30になりそうなおじさんとしては眩しいものだ。
自分も社会に出て新しいことばかりで輝いていたんだなーとタバコの煙を吐く。
「新村ちゃん喉か渇かん?」
「俺は大丈夫です!」
「新村くん。こういう時は喉乾きましたって言うといいよ」
「え…あ、喉渇いてます!」
「これで好きなもん買ってき。悪いけど俺らのも買ってきてくれるか?甘いコーヒーで頼むわ」
「了解です!」
萩田さんから500円を受け取った新村くんは会社の横に隣接されているコンビニに向かったのだろう。

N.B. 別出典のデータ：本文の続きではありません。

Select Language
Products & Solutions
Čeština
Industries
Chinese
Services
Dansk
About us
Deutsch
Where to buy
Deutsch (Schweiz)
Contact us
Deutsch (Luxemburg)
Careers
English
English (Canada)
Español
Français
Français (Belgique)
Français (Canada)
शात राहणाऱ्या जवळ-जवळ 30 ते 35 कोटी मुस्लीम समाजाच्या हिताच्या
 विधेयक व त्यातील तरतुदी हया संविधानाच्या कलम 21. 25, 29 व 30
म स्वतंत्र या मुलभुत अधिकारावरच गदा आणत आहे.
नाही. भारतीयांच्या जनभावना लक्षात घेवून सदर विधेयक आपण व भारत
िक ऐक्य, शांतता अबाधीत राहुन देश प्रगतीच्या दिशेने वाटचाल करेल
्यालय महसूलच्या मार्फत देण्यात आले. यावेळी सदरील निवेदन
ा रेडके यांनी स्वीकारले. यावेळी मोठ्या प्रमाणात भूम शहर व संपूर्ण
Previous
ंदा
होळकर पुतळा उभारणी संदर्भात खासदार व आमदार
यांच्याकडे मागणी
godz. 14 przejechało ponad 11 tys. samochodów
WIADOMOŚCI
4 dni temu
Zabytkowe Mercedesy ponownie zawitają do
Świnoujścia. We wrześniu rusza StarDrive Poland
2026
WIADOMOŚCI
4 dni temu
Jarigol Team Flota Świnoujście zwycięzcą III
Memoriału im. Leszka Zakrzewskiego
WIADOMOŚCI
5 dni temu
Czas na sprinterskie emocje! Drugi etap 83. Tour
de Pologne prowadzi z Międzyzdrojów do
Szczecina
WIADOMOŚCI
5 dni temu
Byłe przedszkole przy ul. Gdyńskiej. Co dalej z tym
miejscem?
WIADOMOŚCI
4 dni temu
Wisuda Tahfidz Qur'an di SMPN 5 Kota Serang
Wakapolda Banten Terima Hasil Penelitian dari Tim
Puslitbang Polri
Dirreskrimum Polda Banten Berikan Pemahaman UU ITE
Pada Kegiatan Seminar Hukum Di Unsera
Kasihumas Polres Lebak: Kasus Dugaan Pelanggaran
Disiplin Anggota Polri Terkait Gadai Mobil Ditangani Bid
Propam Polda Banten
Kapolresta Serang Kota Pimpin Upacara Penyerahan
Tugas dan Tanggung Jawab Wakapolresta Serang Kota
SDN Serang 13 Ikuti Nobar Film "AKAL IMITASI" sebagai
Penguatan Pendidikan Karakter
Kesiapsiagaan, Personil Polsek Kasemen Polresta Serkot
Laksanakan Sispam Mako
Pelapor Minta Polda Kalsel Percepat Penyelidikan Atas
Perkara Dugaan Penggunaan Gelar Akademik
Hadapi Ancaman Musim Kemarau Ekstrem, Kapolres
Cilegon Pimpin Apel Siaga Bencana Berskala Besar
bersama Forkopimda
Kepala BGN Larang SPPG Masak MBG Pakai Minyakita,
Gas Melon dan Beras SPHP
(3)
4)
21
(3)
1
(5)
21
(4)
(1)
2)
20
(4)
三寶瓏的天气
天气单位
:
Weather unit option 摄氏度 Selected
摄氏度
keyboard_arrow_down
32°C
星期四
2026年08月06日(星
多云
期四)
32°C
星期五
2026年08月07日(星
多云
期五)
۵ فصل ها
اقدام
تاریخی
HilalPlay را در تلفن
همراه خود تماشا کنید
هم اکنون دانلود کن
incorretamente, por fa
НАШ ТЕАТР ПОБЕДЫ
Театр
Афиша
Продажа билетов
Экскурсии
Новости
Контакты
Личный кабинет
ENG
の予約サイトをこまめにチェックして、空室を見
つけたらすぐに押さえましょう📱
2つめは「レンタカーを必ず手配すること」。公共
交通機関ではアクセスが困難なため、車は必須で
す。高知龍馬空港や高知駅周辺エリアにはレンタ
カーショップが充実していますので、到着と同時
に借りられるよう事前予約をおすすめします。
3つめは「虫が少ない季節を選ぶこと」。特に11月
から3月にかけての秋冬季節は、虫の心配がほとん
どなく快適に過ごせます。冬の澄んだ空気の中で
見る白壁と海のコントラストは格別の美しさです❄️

萩田さんの「喉渇かん?」を聞いて反応できないのはまだまだだな。
「ご注文をどうぞ」
タバコが途中だった新村くんを遠ざけてしたい話なんだろう。
1本目を吸い終えて2本目に火をつけて萩田さんに要件を伺う。
「梅子たちも一年経ったやろ。梅子はいいんだがなぁ…。新村ちゃんはイマイチみたいでな」
「新村くんって施工管理部でしたっけ?」
「嶋ちゃんのとこやな」
どうやら先週金曜日の飲み会で話題に上がったのだろう。
昨年度中部支社には新入社員が5名配属された。
梅田、新村、安田、高橋、中野。
新村くんは学生気分がまだ抜けていないのか仕事に対する熱意が低いらしい。
「嶋ちゃんが悩んどってなぁ。俺ら課長が聞いても中々口を割ってくれんくて困っとるんや」
「そりゃヤクザに恫喝されたら本心は出ないですよ」
「誰がヤクザじゃ」
萩田さんとは長い付き合いだ。
今では軽口をたたける。
当初は恐ろしくて無理だったが…。
「今週梅子と検査いくやろ。そん時にちょっと聞いてみてくれんか」
「合点承知」
「梅子は優秀な飼い主がおるから安心での」
「ペット手当貰ってないんですけど」
「コーヒーでええやろ」
「やっす…」
「お待たせしました!」
ちょうどお使いを終えた新村くんが戻ってきた。
新村くんからコーヒーを受け取り、萩田さんにお礼を言って一口。
………苦い。
「新村ぁ!これブラックやんけ!」
「え、あ…すみません!」
「おこちゃま竹はブラックも飲めんのか」
「萩田さんのカフェオレじゃないですか!それ加糖だし」
「なんで俺だけブラックやねん!」
どうやらこっそり萩田さんが新村くんに無糖を買ってくるように指示していたようだ。
お釣りをお小遣いとして受け取った新村くんは幾分硬さが取れたように見える。
他部署の人間でも悩んでいれば手を差し伸べる。
そんな上司だからこそ尊敬している。
今週も頭から色々ありそうだけど頑張るしかないか…。
暮林さんに愚痴ろうかな…。
コーヒーの恨みはいつか晴らす…。